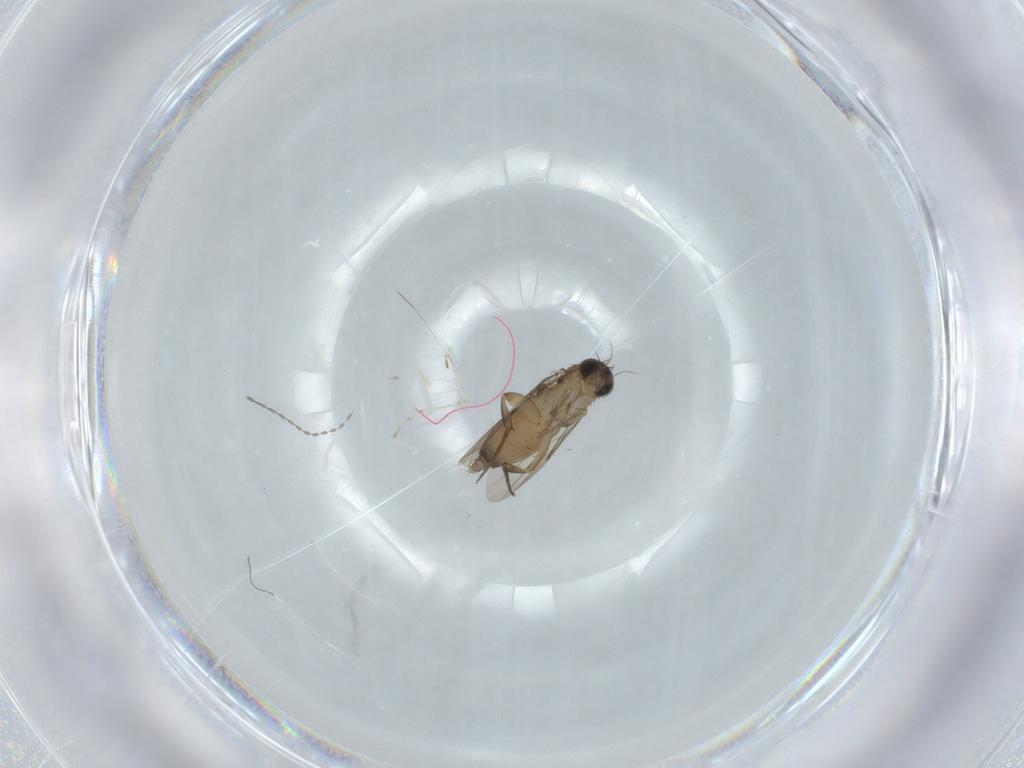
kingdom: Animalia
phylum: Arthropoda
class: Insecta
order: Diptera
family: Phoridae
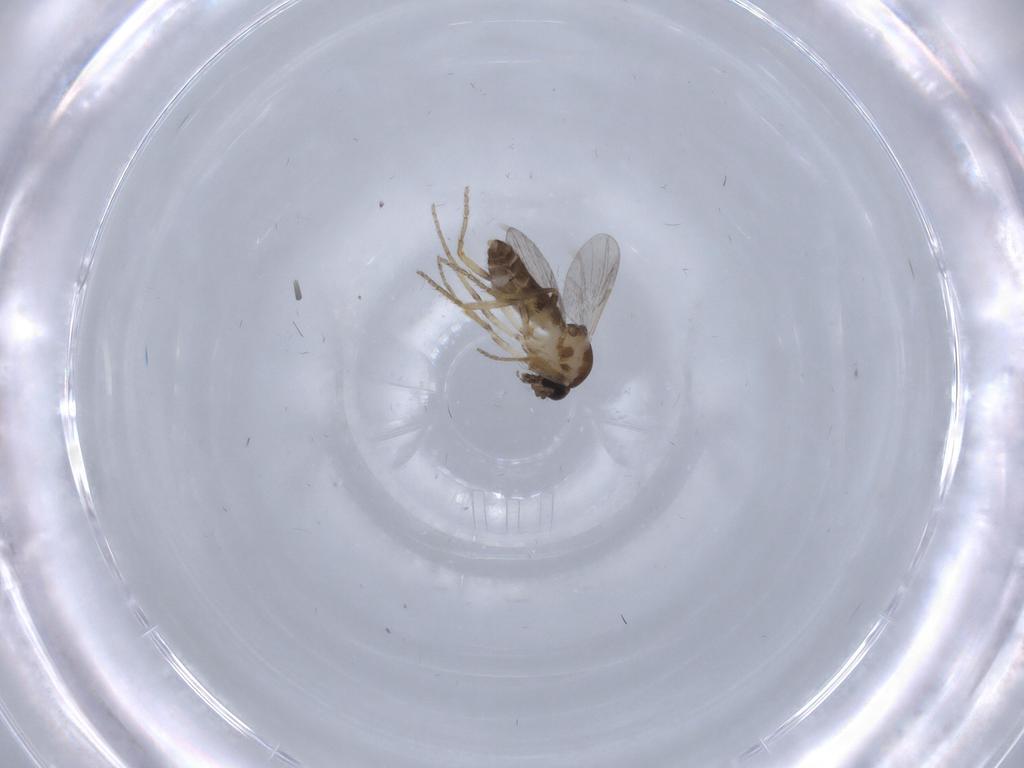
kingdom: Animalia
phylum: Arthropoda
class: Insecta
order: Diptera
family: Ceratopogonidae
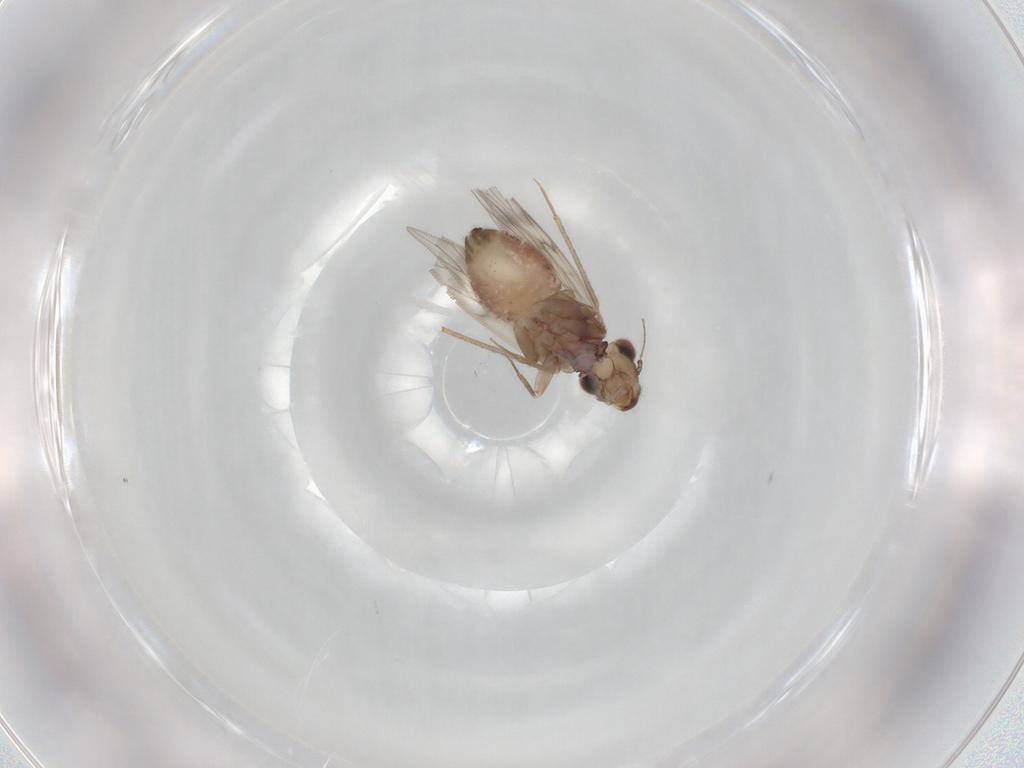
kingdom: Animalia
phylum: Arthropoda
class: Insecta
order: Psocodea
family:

▬▬▬▬▬▬

What you should do: Pull out the naming lines from all the rows above and copy them word for word, leaving out the pictures.

Right answer:
kingdom: Animalia
phylum: Arthropoda
class: Insecta
order: Diptera
family: Phoridae
kingdom: Animalia
phylum: Arthropoda
class: Insecta
order: Diptera
family: Ceratopogonidae
kingdom: Animalia
phylum: Arthropoda
class: Insecta
order: Psocodea
family:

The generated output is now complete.